La gran pregunta surgió cuando llegue a mi destino: miedo a qué. Perder el control, ser una víctima más, no saber qué hacer, la obscuridad, lo desconocido, las ratas, “algo”: IT. Qué monstruo aturde nuestra conciencia y nos obliga a mirar por el rabillo del ojo cuando caminamos. Qué criatura está matando a los niños del pueblo, como narra la novela de King y destruye nuestra inocencia, sueños, deseos, anhelos…nuestro futuro. Dónde ha quedado ese instante de virginidad que nos fue robado en una vil y fútil violación.

¿Cuál es el mayor miedo que puede paralizar a una persona?: el miedo a vivir. Cada momento es un instante nuevo. Cada lugar, persona, anécdota, vivencia es un punto de autorrealización que puede marcar la diferencia entre que hoy sea un día normal, inusual o parecido al ayer. La rutina es buena consejera pero mata el deseo de vivir y el anhelo de probar y diferenciar las cosas. La distancia entre una acción u otra la marca nuestra actitud y nuestra capacidad de ver a los ojos a la criatura. Ella no necesita existir, ella no tiene porque mostrarse, ella no tiene emitir un alarido para demostrar que sigue nuestros pasos o que nos espera en la próxima esquina en las sombras…IT existe cuando aceleramos el paso. 

Nada es casual y días después de esa concienzuda violación, guiado por las críticas, comentarios, sugerencias, maldiciones y la controversia y sin conocer el libro vi “El Código da Vinci”, aquella estadía entre el frío y las cotufas avivó más el dolor del ultraje. Dejando de lado los argumentos y motivos para apoyar o no el mensaje de la historia, la cual no comparto, salí de la sala pensado: ¿Qué dirá el mundo de mí cuándo no esté?, ¿quién recordará?, ¿qué recordará?, ¿será diferente?, ¿cuál será mi linaje?, ¿por qué despertar en las mañanas al compás del despertador?

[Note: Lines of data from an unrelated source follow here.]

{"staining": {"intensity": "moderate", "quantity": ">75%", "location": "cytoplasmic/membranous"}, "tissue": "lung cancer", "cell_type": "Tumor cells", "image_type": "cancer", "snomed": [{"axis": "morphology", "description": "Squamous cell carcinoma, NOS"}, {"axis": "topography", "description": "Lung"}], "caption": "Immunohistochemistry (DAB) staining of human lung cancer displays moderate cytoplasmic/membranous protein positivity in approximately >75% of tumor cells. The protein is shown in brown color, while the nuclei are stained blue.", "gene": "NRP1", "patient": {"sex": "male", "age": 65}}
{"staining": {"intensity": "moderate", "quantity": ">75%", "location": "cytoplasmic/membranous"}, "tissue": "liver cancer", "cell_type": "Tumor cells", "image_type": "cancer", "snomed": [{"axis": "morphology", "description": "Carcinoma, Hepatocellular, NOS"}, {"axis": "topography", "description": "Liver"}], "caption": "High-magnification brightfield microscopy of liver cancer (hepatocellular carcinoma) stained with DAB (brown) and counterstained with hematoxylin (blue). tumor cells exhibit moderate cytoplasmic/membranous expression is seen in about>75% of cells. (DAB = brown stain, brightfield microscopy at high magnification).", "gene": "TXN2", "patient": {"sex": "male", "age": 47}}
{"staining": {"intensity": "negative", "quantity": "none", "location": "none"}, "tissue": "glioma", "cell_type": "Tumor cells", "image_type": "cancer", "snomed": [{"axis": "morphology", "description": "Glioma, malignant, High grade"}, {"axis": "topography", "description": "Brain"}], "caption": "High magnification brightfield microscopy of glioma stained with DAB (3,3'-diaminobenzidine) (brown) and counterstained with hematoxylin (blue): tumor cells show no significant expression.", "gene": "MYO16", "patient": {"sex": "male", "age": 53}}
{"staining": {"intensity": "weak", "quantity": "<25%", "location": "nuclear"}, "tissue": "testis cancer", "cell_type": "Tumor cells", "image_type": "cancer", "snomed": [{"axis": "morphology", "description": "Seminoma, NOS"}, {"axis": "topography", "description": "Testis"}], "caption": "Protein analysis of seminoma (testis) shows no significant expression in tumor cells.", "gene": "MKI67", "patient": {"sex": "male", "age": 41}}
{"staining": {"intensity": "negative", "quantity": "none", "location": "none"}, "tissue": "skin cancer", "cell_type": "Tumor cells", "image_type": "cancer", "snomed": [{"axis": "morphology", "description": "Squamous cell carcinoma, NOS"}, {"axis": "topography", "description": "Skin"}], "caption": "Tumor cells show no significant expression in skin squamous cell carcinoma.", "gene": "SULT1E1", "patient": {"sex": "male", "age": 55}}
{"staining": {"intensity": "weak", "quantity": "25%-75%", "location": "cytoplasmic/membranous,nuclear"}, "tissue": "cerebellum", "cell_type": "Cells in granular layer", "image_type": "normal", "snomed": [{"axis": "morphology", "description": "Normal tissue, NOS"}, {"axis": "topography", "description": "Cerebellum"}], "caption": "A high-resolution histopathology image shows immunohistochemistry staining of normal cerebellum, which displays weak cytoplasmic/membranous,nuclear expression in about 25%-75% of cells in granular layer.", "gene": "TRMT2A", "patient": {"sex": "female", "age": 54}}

Mientras el cigarro se consume las escenas traslucen una vieja pregunta: ¿Cuál es el propósito de la vida? Acaso este demonio nocturno está detrás. IT  muere cuando nos detenemos y cada chillido tras la sombra es una advertencia para quienes deciden hacerlo. Todo depende de uno mismo y de su capacidad creativa inspirada por lo que desea. Como Sísifo condenado al infierno arrastrando la roca tras la colina, que luego volverá a rodar hasta su punto de origen una y otra vez, la diferencia entre cumplir la condena o abrazar la piedra es probar formas distintas de desplazar esa materia y son las que hacen que la criatura siga o no viviendo.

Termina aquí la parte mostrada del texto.